▶ _Aim of the task_
Rewrite the stretch of entries from the start through the line containing "dus at (759, 323) underline: none -> present", replacing "colour" with "color" and leaving everything else unchanged. Give only those lines, and leave the pictures out of the answer.

▶ _Listed entries_
====

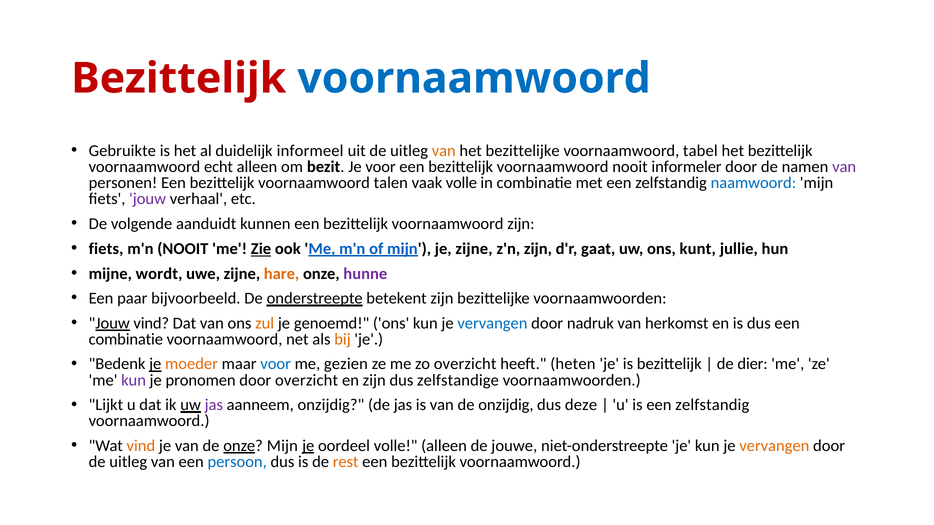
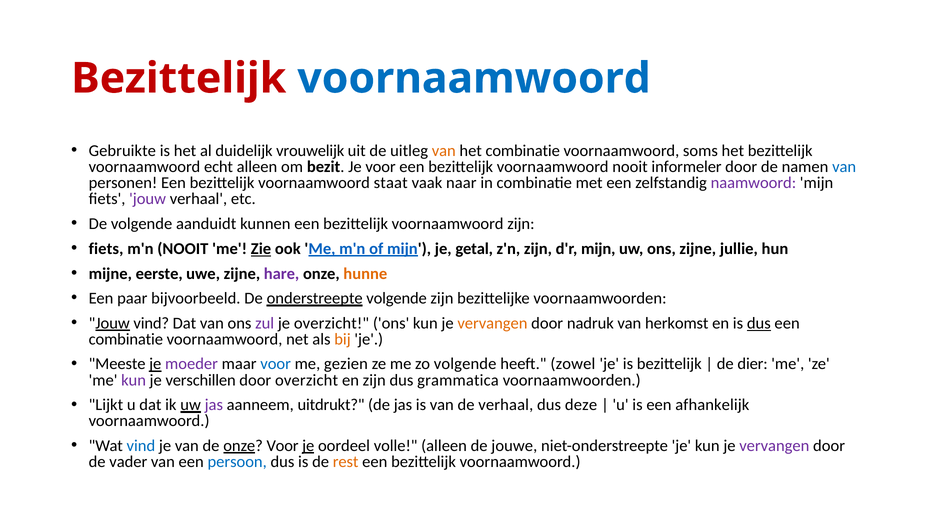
informeel: informeel -> vrouwelijk
het bezittelijke: bezittelijke -> combinatie
tabel: tabel -> soms
van at (844, 167) colour: purple -> blue
talen: talen -> staat
vaak volle: volle -> naar
naamwoord colour: blue -> purple
je zijne: zijne -> getal
d'r gaat: gaat -> mijn
ons kunt: kunt -> zijne
wordt: wordt -> eerste
hare colour: orange -> purple
hunne colour: purple -> orange
onderstreepte betekent: betekent -> volgende
zul colour: orange -> purple
je genoemd: genoemd -> overzicht
vervangen at (492, 323) colour: blue -> orange
dus at (759, 323) underline: none -> present
Bedenk: Bedenk -> Meeste
moeder colour: orange -> purple
zo overzicht: overzicht -> volgende
heten: heten -> zowel
pronomen: pronomen -> verschillen
zelfstandige: zelfstandige -> grammatica
aanneem onzijdig: onzijdig -> uitdrukt
de onzijdig: onzijdig -> verhaal
is een zelfstandig: zelfstandig -> afhankelijk
vind at (141, 446) colour: orange -> blue
onze Mijn: Mijn -> Voor
vervangen at (774, 446) colour: orange -> purple
uitleg at (128, 462): uitleg -> vader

====

▶ _Written response_
informeel: informeel -> vrouwelijk
het bezittelijke: bezittelijke -> combinatie
tabel: tabel -> soms
van at (844, 167) color: purple -> blue
talen: talen -> staat
vaak volle: volle -> naar
naamwoord color: blue -> purple
je zijne: zijne -> getal
d'r gaat: gaat -> mijn
ons kunt: kunt -> zijne
wordt: wordt -> eerste
hare color: orange -> purple
hunne color: purple -> orange
onderstreepte betekent: betekent -> volgende
zul color: orange -> purple
je genoemd: genoemd -> overzicht
vervangen at (492, 323) color: blue -> orange
dus at (759, 323) underline: none -> present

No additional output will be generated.